HONG KONG (Reuters) – Chinese officials are planning to ban online brokerages such as Futu Holdings Ltd and UP Fintech Holding Ltd from offering offshore trading services to mainland clients, the latest development in a broad regulatory crackdown that has roiled a wide range of sectors over the past year.
The Nasdaq-listed Chinese firms are two of the biggest players in the sector and a ban would block millions of retail investors in mainland China from trading securities easily in markets such as the United States and Hong Kong. Concerns over data security and capital outflows are driving the potential ban, sources said.
The looming restrictions come on the heels of a clampdown that has affected a broad scope of companies over the past year, in sectors ranging from technology to education and real estate.
Firms affected by the latest crackdown are likely to be notified of a ban in “the coming months”, said one of four sources who spoke with Reuters. All sources declined to be identified as they were not authorised to speak to the media.
Futu and UP Fintech are both registered with the Securities and Futures Commission in Hong Kong but that permit does not extend to the mainland. No mainland licence exists for online brokerages specialising in cross-border trades, the sources said.
Futu, a $5.5 billion company by market value, said in a statement to Reuters it had been communicating with Chinese authorities but had not received any formal orders along the lines of those suggested by Reuters reporting.
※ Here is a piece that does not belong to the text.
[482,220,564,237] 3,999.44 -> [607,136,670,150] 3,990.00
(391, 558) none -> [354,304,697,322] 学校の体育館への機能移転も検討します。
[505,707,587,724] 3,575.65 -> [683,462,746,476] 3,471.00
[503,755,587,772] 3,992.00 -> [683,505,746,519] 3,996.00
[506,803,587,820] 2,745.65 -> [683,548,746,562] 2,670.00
It added that it was operating normally.
It flagged in a prospectus for a follow-on share offering in April that its business could be affected by a change in stance on the part of authorities who have wide discretion in interpreting regulations.
UP Fintech, which is valued at $737 million, said it had been following rules laid out by global regulators and would comply with and implement any new rules.
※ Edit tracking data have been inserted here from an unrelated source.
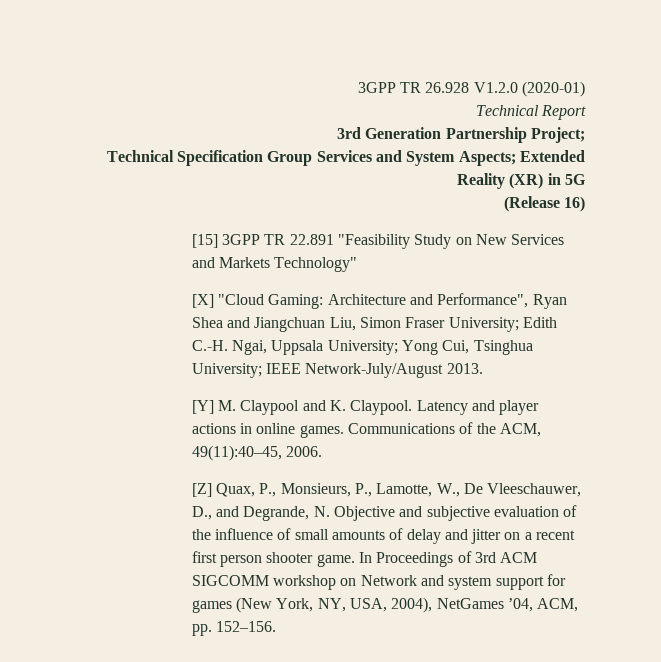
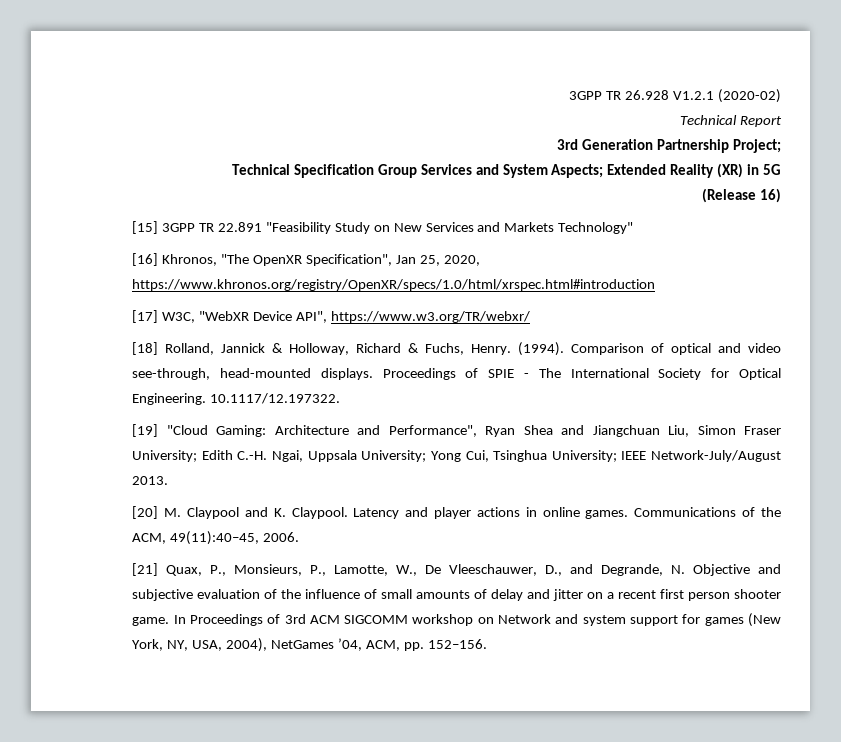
[473,81,585,97] V1.2.0 (2020-01) -> [673,89,781,103] V1.2.1 (2020-02)
[191,294,214,308] [X] -> [132,253,480,266] [132,279,656,291] [132,310,530,323] [132,342,781,356] [132,368,781,380] [132,393,341,405] [132,424,159,437] [16] Khronos, "The OpenXR Specification", Jan 25, 2020, https://www.khronos.org/registry/OpenXR/specs/1.0/html/xrspec.html#introduction // [17] W3C, "WebXR Device API", https://www.w3.org/TR/webxr/ // [18] Rolland, Jannick & Holloway, Richard & Fuchs, Henry. (1994). Comparison of optical and video see-through, head-mounted displays. Proceedings of SPIE - The International Society for Optical Engineering. 10.1117/12.197322. // [19]
[191,400,214,414] [Y] -> [132,506,159,519] [20]
[191,483,212,497] [Z] -> [132,563,159,576] [21]

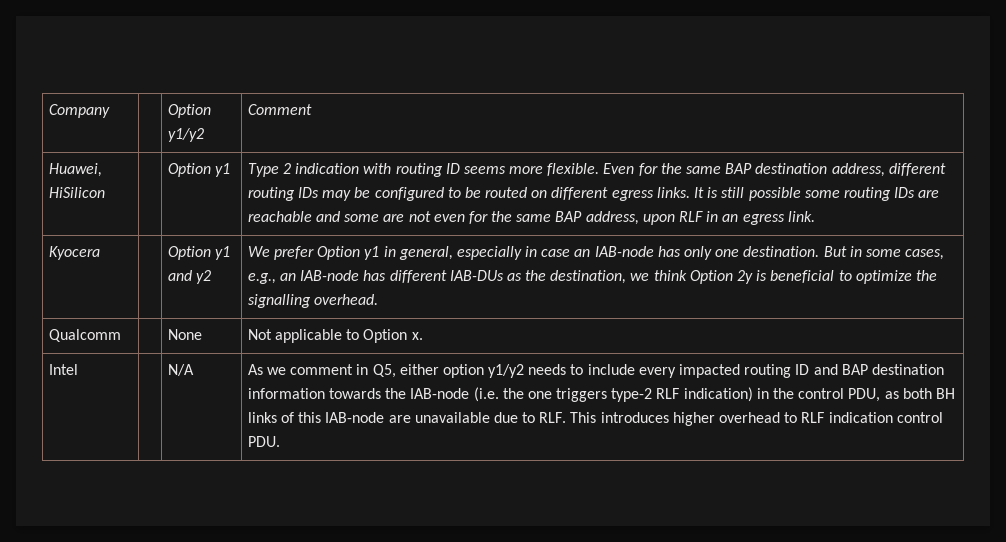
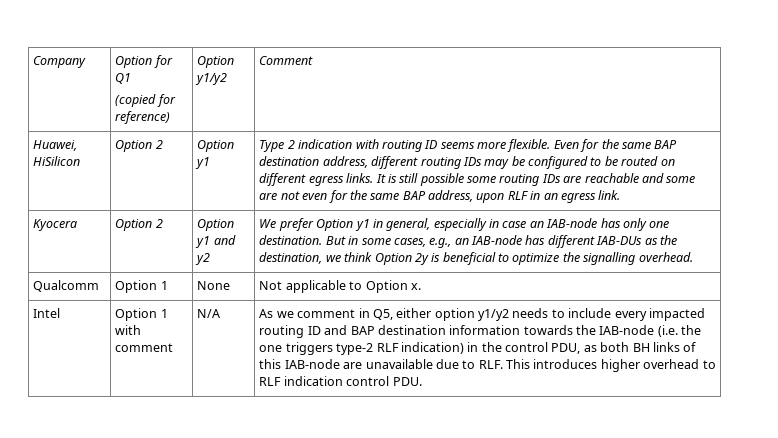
(110, 111) none -> [115,55,173,68] [115,73,132,84] [115,94,176,107] [115,111,171,124] Option for Q1 // (copied for reference)
(105, 192) none -> [115,140,163,152] Option 2
(100, 253) none -> [115,219,163,231] Option 2
(121, 335) none -> [115,280,168,293] Option 1
(78, 369) none -> [115,308,168,321] [115,325,142,335] [115,343,174,352] Option 1 with comment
Shares of Futu were recently 1.5% higher while UP Fintech’s were down around 2%. Both companies’ shares had fallen in Friday’s premarket trading, after the Reuters report.
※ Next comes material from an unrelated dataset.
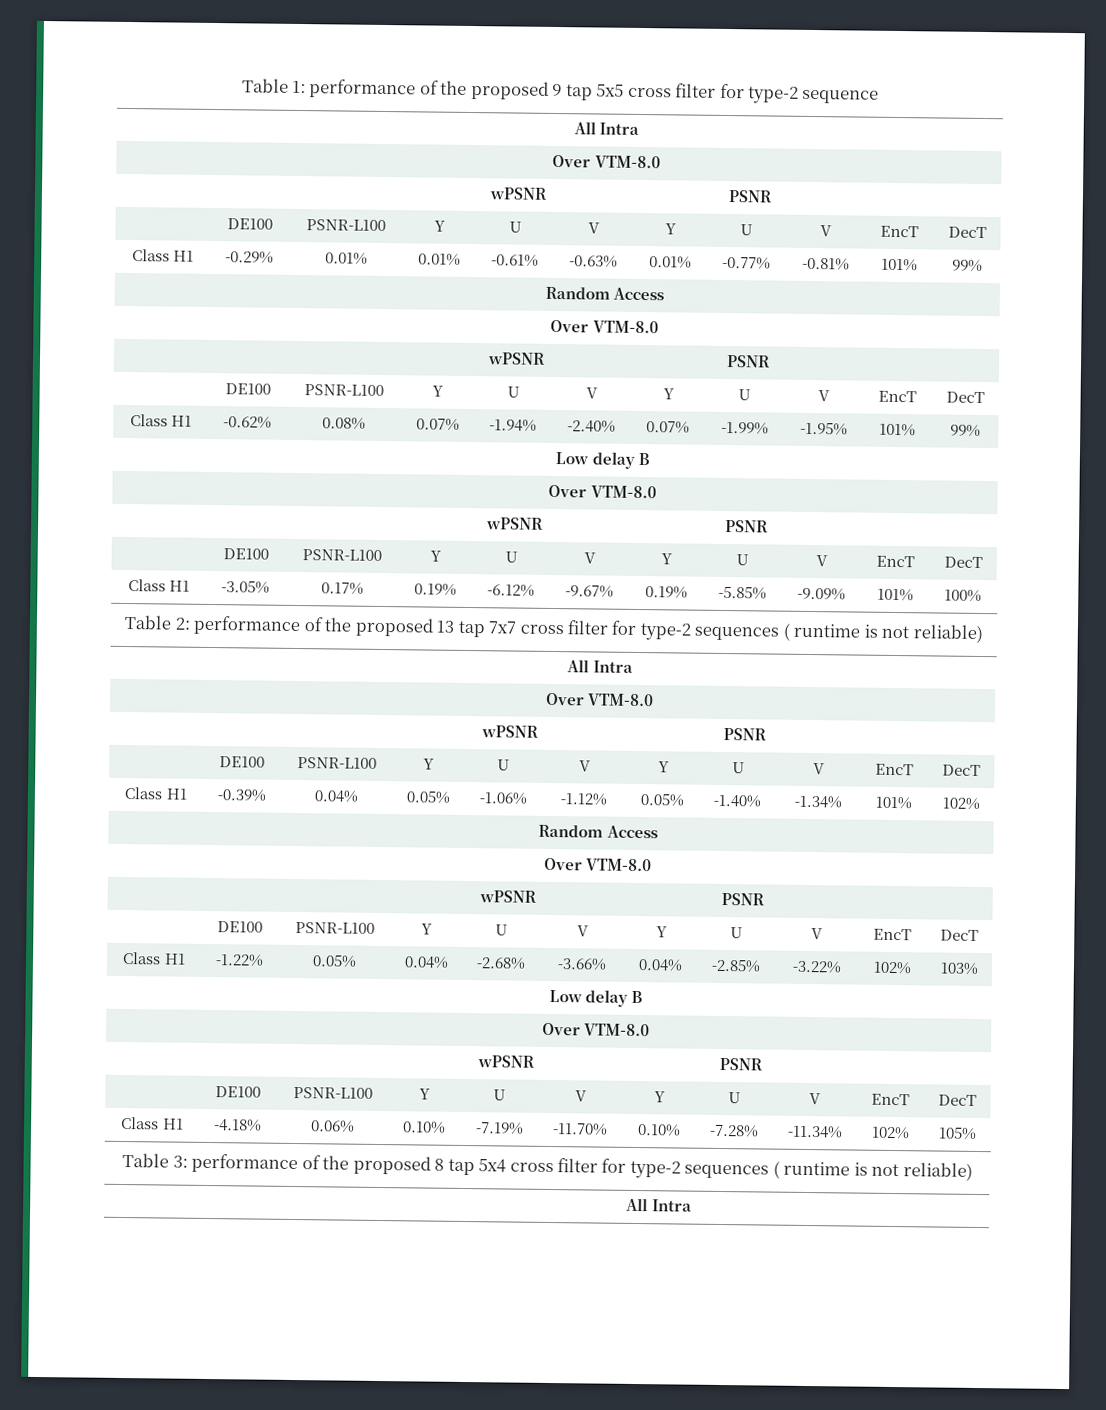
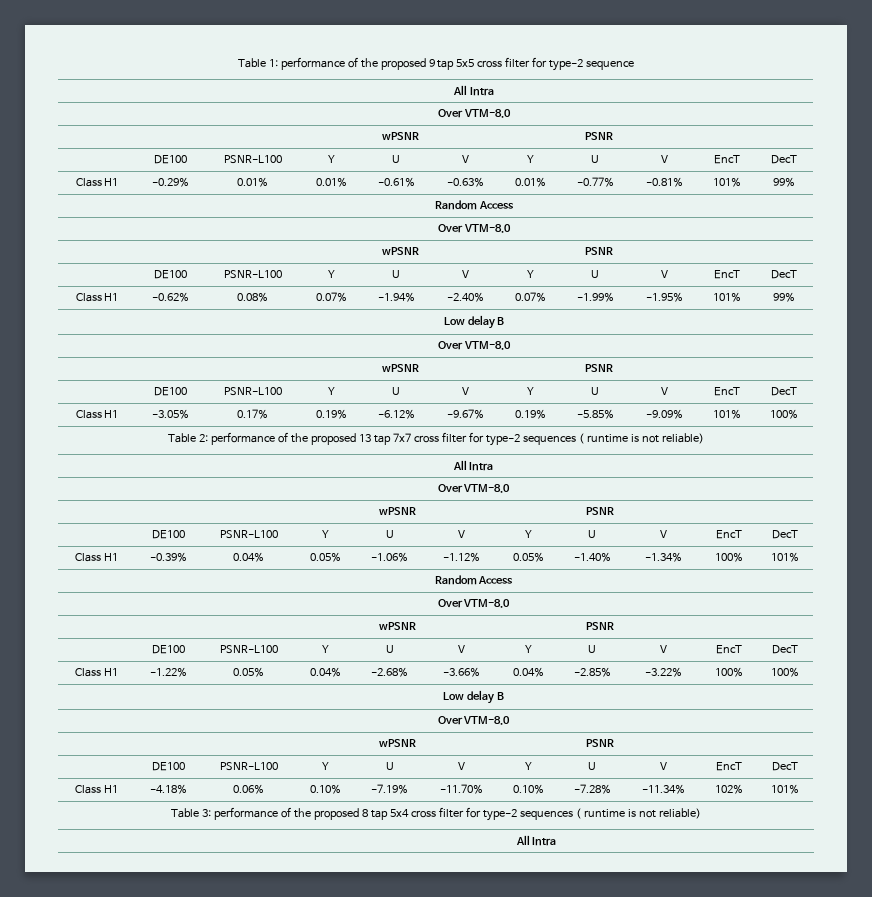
[875,796,912,810] [941,797,980,810] | 101% | 102% -> [714,552,743,562] [770,552,799,562] | 100% | 101%
[872,961,912,975] [939,962,979,975] 102% | 103% -> [714,667,743,677] [770,667,799,677] 100% | 100%
[937,1126,977,1140] 105% -> [770,784,799,794] 101%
The China Securities Regulatory Commission (CSRC), the State Administration of Foreign Exchange (SAFE) and the central bank did not immediately respond to a request for comment.
Chinese authorities raised concern about “cross-border” brokerages in October, exacerbating declines in shares in both firms which have plunged more than 80% since this year’s peak in February.
Authorities have been clamping down on a wide range of sectors over the past year and data security has emerged as a key concern.
In October, the official People’s Daily warned that the vast amount of information collected by these brokerages was at risk if data were to be required by authorities like the US Securities and Exchange Commission.
Authorities are also concerned about capital outflows and are worried that the firms’ rapidly growing businesses could run afoul of China’s agenda on foreign exchange control, three of the sources said.
Futu executives have been lobbying authorities including the CSRC, SAFE and the central bank but have yet to receive any positive feedback, according to two sources.
A ban would affect a big chunk of business at firms like Futu, the two sources said. About 40% of Futu’s clients have opened their trading accounts with Chinese ID cards, said one of them. Most other accounts have been opened by those with US, Singapore and Hong Kong IDs.
Backed by gaming and social media giant Tencent Holdings, Futu had 2.6 million clients as of end-September who had opened one or more trading accounts.
Futu’s trading turnover rose to HK$1.4 trillion ($179 billion) in the July-September quarter from HK$1.01 trillion in the same period a year ago, with trade in US and Hong Kong stocks accounting for more than 90% of that.
Individuals can still open new accounts on Futu with mainland ID cards, but the company now insists those clients have overseas bank accounts, according to one source.
Apart from services offered by brokerages like Futu and UP Fintech, mainland investors can only invest in securities outside China through so-called qualified domestic institutional investor (QDII) schemes as well as connect schemes that link the Hong Kong and mainland stock markets. Both schemes are tightly regulated.